In other words: if your dict has a fixed and known set of keys, it is an object, not a hash.
So if you never iterate over the keys of a dict, you should use a proper class.
…hand-written classes?
----------------------
While we're fans of all things artisanal, writing the same nine methods again and again doesn't qualify.
I usually manage to get some typos inside and there's simply more code that can break and thus has to be tested.
To bring it into perspective, the equivalent of
.. doctest::
>>> @attr.s
... class SmartClass(object):
... a = attr.ib()
... b = attr.ib()
>>> SmartClass(1, 2)
SmartClass(a=1, b=2)
is roughly
.. doctest::
>>> class ArtisanalClass(object):
... def __init__(self, a, b):
... self.a = a
... self.b = b
...
... def __repr__(self):
... return "ArtisanalClass(a={}, b={})".format(self.a, self.b)
...
... def __eq__(self, other):
... if other.__class__ is self.__class__:
... return (self.a, self.b) == (other.a, other.b)
... else:
... return NotImplemented
...
... def __ne__(self, other):
... result = self.__eq__(other)
... if result is NotImplemented:
... return NotImplemented
... else:
... return not result
...
... def __lt__(self, other):
... if other.__class__ is self.__class__:
... return (self.a, self.b) < (other.a, other.b)
... else:
... return NotImplemented
...
... def __le__(self, other):
... if other.__class__ is self.__class__:
... return (self.a, self.b) <= (other.a, other.b)
... else:
... return NotImplemented
...
... def __gt__(self, other):
... if other.__class__ is self.__class__:
... return (self.a, self.b) > (other.a, other.b)
... else:
... return NotImplemented
...
... def __ge__(self, other):
... if other.__class__ is self.__class__:
... return (self.a, self.b) >= (other.a, other.b)
... else:
... return NotImplemented
...
... def __hash__(self):
... return hash((self.__class__, self.a, self.b))
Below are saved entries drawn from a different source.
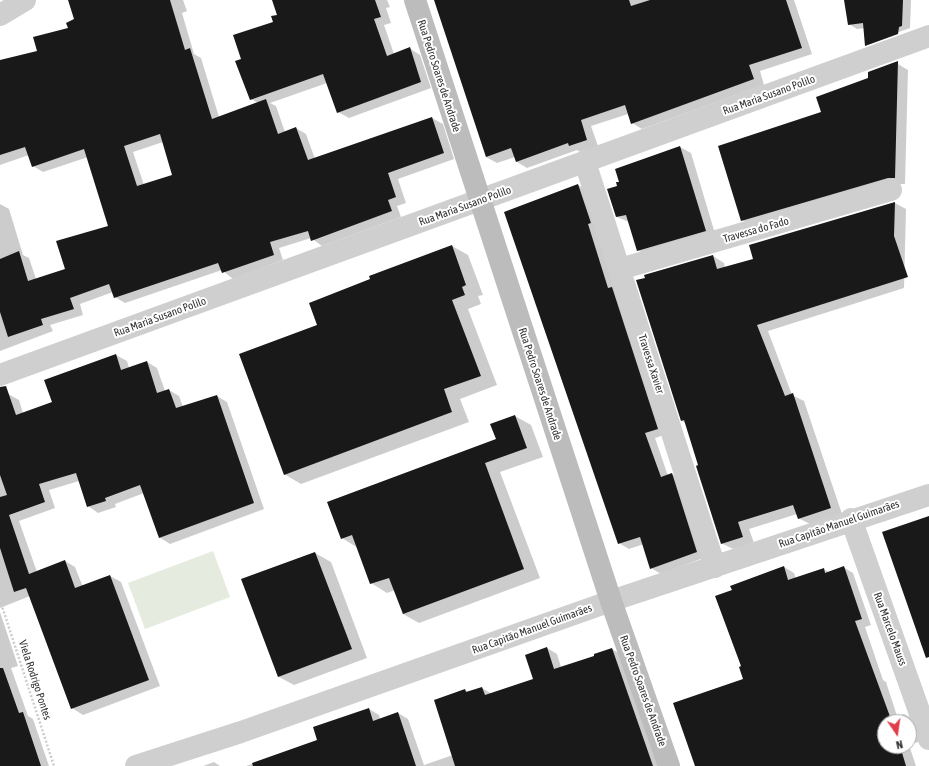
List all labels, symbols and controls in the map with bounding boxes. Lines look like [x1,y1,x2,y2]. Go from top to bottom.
street label: Rua Pedro Soares de Andrade [415,18,463,134]
street label: Rua Maria Susano Polilo [721,72,817,118]
street label: Rua Maria Susano Polilo [417,183,513,229]
street label: Travessa do Fado [722,214,790,246]
street label: Rua Maria Susano Polilo [112,294,208,340]
street label: Rua Pedro Soares de Andrade [516,326,564,442]
street label: Travessa Xavier [635,333,667,395]
street label: Rua Capitão Manuel Guimarães [777,497,901,551]
street label: Rua Marcelo Mauss [871,590,909,668]
street label: Rua Capitão Manuel Guimarães [470,601,594,657]
street label: Rua Pedro Soares de Andrade [617,634,669,748]
street label: Viela Rodrigo Pontes [16,638,54,722]
north arrow [877,714,917,754]
text: N [895,738,904,751]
>>> ArtisanalClass(a=1, b=2)
ArtisanalClass(a=1, b=2)
which is quite a mouthful and it doesn't even use any of ``attrs``'s more advanced features like validators or defaults values.
Also: no tests whatsoever.
And who will guarantee you, that you don't accidentally flip the ``<`` in your tenth implementation of ``__gt__``?
It also should be noted that ``attrs`` is not an all-or-nothing solution.
You can freely choose which features you want and disable those that you want more control over:
.. doctest::
>>> @attr.s(repr=False)
... class SmartClass(object):
... a = attr.ib()
... b = attr.ib()
...
... def __repr__(self):
... return "<SmartClass(a=%d)>" % (self.a,)
>>> SmartClass(1, 2)
<SmartClass(a=1)>
.. admonition:: Summary
If you don't care and like typing, we're not gonna stop you.
However it takes a lot of bias and determined rationalization to claim that ``attrs`` raises the mental burden on a project given how difficult it is to find the important bits in a hand-written class and how annoying it is to ensure you've copy-pasted your code correctly over all your classes.
In any case, if you ever get sick of the repetitiveness and drowning important code in a sea of boilerplate, ``attrs`` will be waiting for you.